A message hospital (or dead letter queue), where messages got sent if they failed

(written by lawrence krubner, however indented passages are often quotes). You can contact lawrence at: lawrence@krubner.com

I like this book very much. I also like the idea of a “message hospital”.

Page 57, Building Microservices, Sam Newman:

Time for a cautionary tale. Back in 2006, I was working on building a pricing system for a bank. We would look at market events, and work out which items in a portfolio needed to be repriced. Once we determined the list of things to work through, we put these all onto a message queue. We were making use of a grid to create a pool of pricing workers, allowing us to scale up and down the pricing farm on request. These workers used the competing consumer pattern, each one gobbling messages as fast as possible until there was nothing left to process.

The system was up and running, and we were feeling rather smug. One day, though, just after we pushed a released out, we hit a nasty problem. Our workers kept dying. And dying. And dying.

Eventually, we tracked down the problem. A bug had crept in whereby a certain type of pricing request would cause a worker to crash. We were using a transacted queue: as the worker died, its lock on the request timed out, and the pricing request was put back on the queue — only for another worker to pick it up and die. This was a classic example of what Martin Fowler calls a catastrophic failover.

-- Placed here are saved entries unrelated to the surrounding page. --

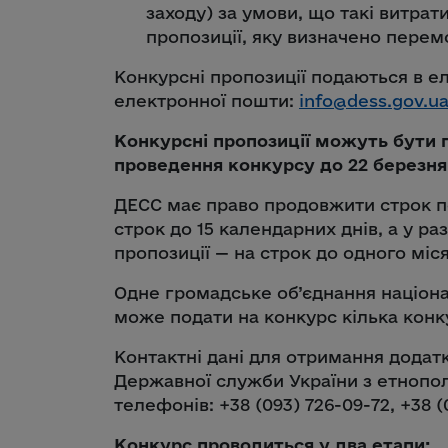
заходу) за умови, що такі витрат
пропозиції, яку визначено пере
Конкурсні пропозиції подаються в е
електронної пошти:
info@dess.gov.u
Конкурсні пропозиції можуть бути 
проведення конкурсу до 22 березня
ДЕСС має право продовжити строк п
строк до 15 календарних днів, а у р
пропозиції — на строк до одного міс
Одне громадське об’єднання націона
може подати на конкурс кілька конк
Контактні дані для отримання додатк
Державної служби України з етнопол
телефонів: +38 (093) 726-09-72, +38 (
Конкурс проводиться у два етапи: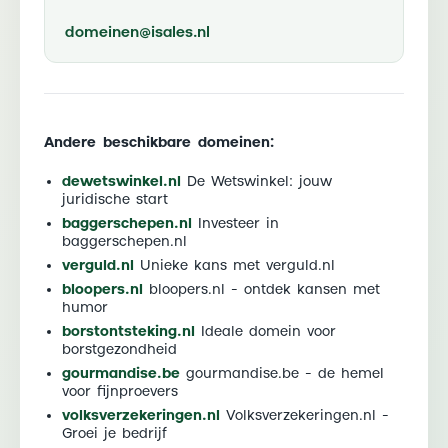
domeinen@isales.nl
Andere beschikbare domeinen:
dewetswinkel.nl
De Wetswinkel: jouw
juridische start
baggerschepen.nl
Investeer in
baggerschepen.nl
verguld.nl
Unieke kans met verguld.nl
bloopers.nl
bloopers.nl - ontdek kansen met
humor
borstontsteking.nl
Ideale domein voor
borstgezondheid
gourmandise.be
gourmandise.be - de hemel
voor fijnproevers
volksverzekeringen.nl
Volksverzekeringen.nl -
Groei je bedrijf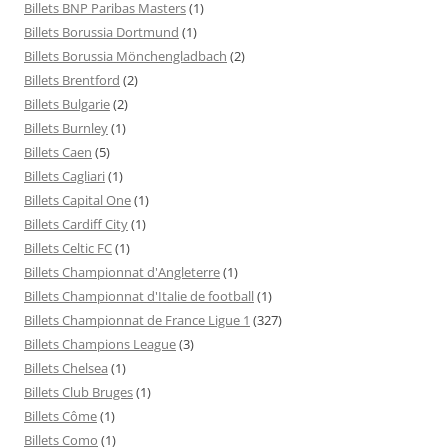
Billets BNP Paribas Masters
(1)
Billets Borussia Dortmund
(1)
Billets Borussia Mönchengladbach
(2)
Billets Brentford
(2)
Billets Bulgarie
(2)
Billets Burnley
(1)
Billets Caen
(5)
Billets Cagliari
(1)
Billets Capital One
(1)
Billets Cardiff City
(1)
Billets Celtic FC
(1)
Billets Championnat d'Angleterre
(1)
Billets Championnat d'Italie de football
(1)
Billets Championnat de France Ligue 1
(327)
Billets Champions League
(3)
Billets Chelsea
(1)
Billets Club Bruges
(1)
Billets Côme
(1)
Billets Como
(1)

Aside from the bug itself, we’d failed to specify a maximum retry limit for the job on the queue. We fixed the bug itself, and also configured a maximum retry. But we also realized we needed a way to view, and potentially replay, these bad messages. We ended up having to implement a message hospital (or dead letter queue), where messages got sent if they failed. we also created a UI to view those messages and trety them if needed. These sorts of problems aren’t immediately obvious if you are only familiar with synchronous point-to-point communication.

The associated complexity with event-driven architectures and asynchronous programming in general leads me to believe that you should be cautious in how eagerly you start adopting these ideas. Ensure you have good monitoring in place, and strongly consider the use of correlation IDs, which allow you to trace requests across process boundaries.